** COMPLETE THE FOLLOWING **
1. In the post on journals versus blogging, what do the characters find the journals in the apartment scene from 'Seven' packed with?
2. Resume the post on journals versus blogging, picking up after its final sentence.

** QUOTED PASSAGE **
--------------------------------

Journals vs Blogging


The zerotohero question was: why blog instead of a personal journal? It’s because blogging enables expression without the need to either pay someone to sit and listen, or expose innermost fragilities to some poor bugger who will suffer being the unwitting receiver of an intimate offloading.

It’s because blogging is an anonymous platform. Granted, it’s not totally secret, anyone who knows me, my writing style and opinions will be able to do the math. It is secret in my living room. You’re in my head, ‘out there’, each and every one of you a veritable Adonis or Goddess to a person, you sexy gorgeous, highly intellectual beasts, you.

But you’re not likely to be anyone I see, someone who may end up knowing too much about my innermost workings. My highly personal version of baggage-laden, insecure vulnerabilities. Frailty, thy name is Sludgebelly.

The irony is that I do journal. This blog is hand written beforehand. It makes the creation simpler, more personal, less daunting than typing directly into a platform that has ‘PUBLISH! PUBLISH!!‘ screaming at you.

Do you remember that scene in ‘Seven’ where they enter the murderous loon’s apartment? They find journal after journal packed with tiny, obsessively precise handwriting. The contents have always been a fascination, not because they might give a greater understanding of the head space of a supremo nut-job from hell, but because the journals represent a thing of beauty.

They are time and thought transformed into a highly selective communication form. Through a series of electrical impulses we allow a pen, a dead, inanimate object, to spin our yarns, offer up our interpretation of memories and imagination. By writing a journal we conduct an intimate relationship with a single object, the pen, into a sacrosanct form, the book. Books are revered. Their destruction is the ultimate act of barbarism and repression. To destroy a journal would be to show contempt and disregard for its creator, or to signify that they are at an end, through either physical or emotional death.

A journal will always be ours, and only ours. It is a place of exposure and exploration, of self development that we are unlikely to want to have revealed. It enables us to understand ourselves. It enables the illicit, forbidden reader to both identify us, and with us, jeering at our weaknesses as they recognise their own. A journal in physical form is no secret at all. That it can be found, and read by those that know you means it is a false secret. If it were faithful and true why would we feel the need to hide them? To adorn them with shallow locks and token keys? A journal is as infallible and as human as ourselves.

--------------------------------

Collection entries
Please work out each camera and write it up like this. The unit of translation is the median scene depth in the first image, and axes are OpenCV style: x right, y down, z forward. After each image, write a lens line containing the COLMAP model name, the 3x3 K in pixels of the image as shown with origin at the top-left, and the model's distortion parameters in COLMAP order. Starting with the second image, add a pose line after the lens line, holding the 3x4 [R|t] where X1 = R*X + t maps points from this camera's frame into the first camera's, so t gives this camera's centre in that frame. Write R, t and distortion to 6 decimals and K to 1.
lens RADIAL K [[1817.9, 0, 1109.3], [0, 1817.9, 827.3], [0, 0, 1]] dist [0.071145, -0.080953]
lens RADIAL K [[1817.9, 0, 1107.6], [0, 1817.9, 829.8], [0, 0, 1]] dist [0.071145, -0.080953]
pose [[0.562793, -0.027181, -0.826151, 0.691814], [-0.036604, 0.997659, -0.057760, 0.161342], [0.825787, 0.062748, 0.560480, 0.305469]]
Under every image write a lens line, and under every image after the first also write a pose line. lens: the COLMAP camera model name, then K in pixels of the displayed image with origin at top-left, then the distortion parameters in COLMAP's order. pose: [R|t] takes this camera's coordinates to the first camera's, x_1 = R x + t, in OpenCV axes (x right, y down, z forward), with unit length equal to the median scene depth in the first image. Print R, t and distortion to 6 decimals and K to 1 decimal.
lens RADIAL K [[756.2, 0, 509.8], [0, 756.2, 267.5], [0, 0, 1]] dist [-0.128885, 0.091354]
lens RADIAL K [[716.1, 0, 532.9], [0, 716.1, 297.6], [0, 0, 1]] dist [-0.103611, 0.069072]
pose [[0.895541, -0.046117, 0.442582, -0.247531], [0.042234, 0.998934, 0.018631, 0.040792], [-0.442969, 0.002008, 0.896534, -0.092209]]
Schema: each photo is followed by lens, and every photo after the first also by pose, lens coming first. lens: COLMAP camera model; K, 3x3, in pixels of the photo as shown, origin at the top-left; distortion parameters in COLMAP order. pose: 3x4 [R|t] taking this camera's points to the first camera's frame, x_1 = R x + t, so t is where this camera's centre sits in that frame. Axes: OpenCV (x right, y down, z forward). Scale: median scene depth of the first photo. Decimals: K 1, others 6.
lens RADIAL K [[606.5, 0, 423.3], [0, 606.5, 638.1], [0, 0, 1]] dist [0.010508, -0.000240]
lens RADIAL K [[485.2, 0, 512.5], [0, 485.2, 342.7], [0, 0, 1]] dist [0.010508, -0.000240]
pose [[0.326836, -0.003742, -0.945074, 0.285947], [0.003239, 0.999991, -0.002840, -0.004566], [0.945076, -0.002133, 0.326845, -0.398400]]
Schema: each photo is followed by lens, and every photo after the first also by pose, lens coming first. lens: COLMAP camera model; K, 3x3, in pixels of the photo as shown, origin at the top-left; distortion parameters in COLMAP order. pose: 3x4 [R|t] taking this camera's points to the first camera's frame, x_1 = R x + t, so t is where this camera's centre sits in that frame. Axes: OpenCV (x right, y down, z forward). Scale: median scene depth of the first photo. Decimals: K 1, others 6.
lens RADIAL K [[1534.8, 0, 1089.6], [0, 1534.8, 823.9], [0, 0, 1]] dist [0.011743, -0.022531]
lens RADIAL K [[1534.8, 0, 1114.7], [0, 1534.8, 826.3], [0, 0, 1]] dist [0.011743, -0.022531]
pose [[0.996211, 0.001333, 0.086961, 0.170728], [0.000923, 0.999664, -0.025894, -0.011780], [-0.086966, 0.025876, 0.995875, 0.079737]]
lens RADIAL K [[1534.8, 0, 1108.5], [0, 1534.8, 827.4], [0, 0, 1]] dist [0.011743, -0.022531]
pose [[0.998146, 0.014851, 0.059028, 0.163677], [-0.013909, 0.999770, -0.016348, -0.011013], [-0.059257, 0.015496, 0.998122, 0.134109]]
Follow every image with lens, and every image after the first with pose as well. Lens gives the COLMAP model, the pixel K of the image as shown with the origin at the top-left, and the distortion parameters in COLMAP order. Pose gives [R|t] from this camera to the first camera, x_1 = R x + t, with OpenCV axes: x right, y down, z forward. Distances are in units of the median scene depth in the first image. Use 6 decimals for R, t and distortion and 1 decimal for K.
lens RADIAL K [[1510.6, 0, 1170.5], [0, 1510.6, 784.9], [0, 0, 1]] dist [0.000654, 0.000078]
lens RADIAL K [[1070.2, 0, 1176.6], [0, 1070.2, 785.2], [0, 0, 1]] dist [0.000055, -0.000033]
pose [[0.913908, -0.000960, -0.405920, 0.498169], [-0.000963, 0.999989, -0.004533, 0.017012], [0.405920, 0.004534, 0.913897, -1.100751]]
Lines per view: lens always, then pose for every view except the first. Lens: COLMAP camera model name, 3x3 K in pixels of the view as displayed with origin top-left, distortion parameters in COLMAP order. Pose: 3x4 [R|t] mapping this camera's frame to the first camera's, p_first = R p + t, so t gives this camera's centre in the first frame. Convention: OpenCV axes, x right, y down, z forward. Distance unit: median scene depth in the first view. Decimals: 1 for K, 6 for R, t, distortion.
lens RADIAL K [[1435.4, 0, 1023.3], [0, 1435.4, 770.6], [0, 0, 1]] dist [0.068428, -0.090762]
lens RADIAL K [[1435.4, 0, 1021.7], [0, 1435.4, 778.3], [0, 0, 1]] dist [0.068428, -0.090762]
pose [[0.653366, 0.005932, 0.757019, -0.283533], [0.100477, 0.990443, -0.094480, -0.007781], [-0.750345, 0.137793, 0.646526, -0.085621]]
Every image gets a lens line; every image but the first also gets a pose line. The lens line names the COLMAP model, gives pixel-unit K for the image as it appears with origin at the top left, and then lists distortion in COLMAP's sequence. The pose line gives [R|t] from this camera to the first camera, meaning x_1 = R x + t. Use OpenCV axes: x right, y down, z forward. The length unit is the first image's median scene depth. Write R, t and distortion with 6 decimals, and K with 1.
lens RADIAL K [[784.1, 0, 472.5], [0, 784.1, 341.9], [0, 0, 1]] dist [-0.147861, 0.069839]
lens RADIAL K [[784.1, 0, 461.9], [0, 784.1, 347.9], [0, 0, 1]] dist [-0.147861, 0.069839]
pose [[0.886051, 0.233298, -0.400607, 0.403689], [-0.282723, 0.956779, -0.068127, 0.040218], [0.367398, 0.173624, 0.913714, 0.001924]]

--------------------------------

** ANSWERS **
1. Tiny, obsessively precise handwriting.

2.
So if a journal is a secret with the possible hope of being discovered, like a criminal aching to be caught, what is a blog?

It is a journal of sorts, but a journal that is deliberately soliciting attention. So are all bloggers attention seekers? That reticence to show oneself, the avoidance of the spotlight for embarrassment for fear, for humility; for whatever our reasons. It assumes the majority of bloggers are introverts, of course. Blogging can take up so much time, it is a marvel that people manage to maintain RL social lives at all.

I posit that a blog is the antithesis of humility. It is entirely a platform for us to reach out to somebody, anybody, in the hope that we make contact and that our small voices are heard in the abyss. To prove to ourselves that we matter.

A blog, I’m afraid, is a vanity project. How many times do you read ‘I’ in a statement, let alone a post?
Ahem, guilty, m’Lud.
It is vanity publishing for the writing enthusiasts amongst us.
Guilty indeed, do not pass go, do not collect £200 etc.

The glory of the blog is that we willingly expose ourselves to a global audience, but can keep our blogging catharsis private in Real Life. For people, readers, to read our writing is a glorious thing indeed. To have a post ‘Liked’ gives us validity. To receive a comment makes us real, makes a connection with another human being.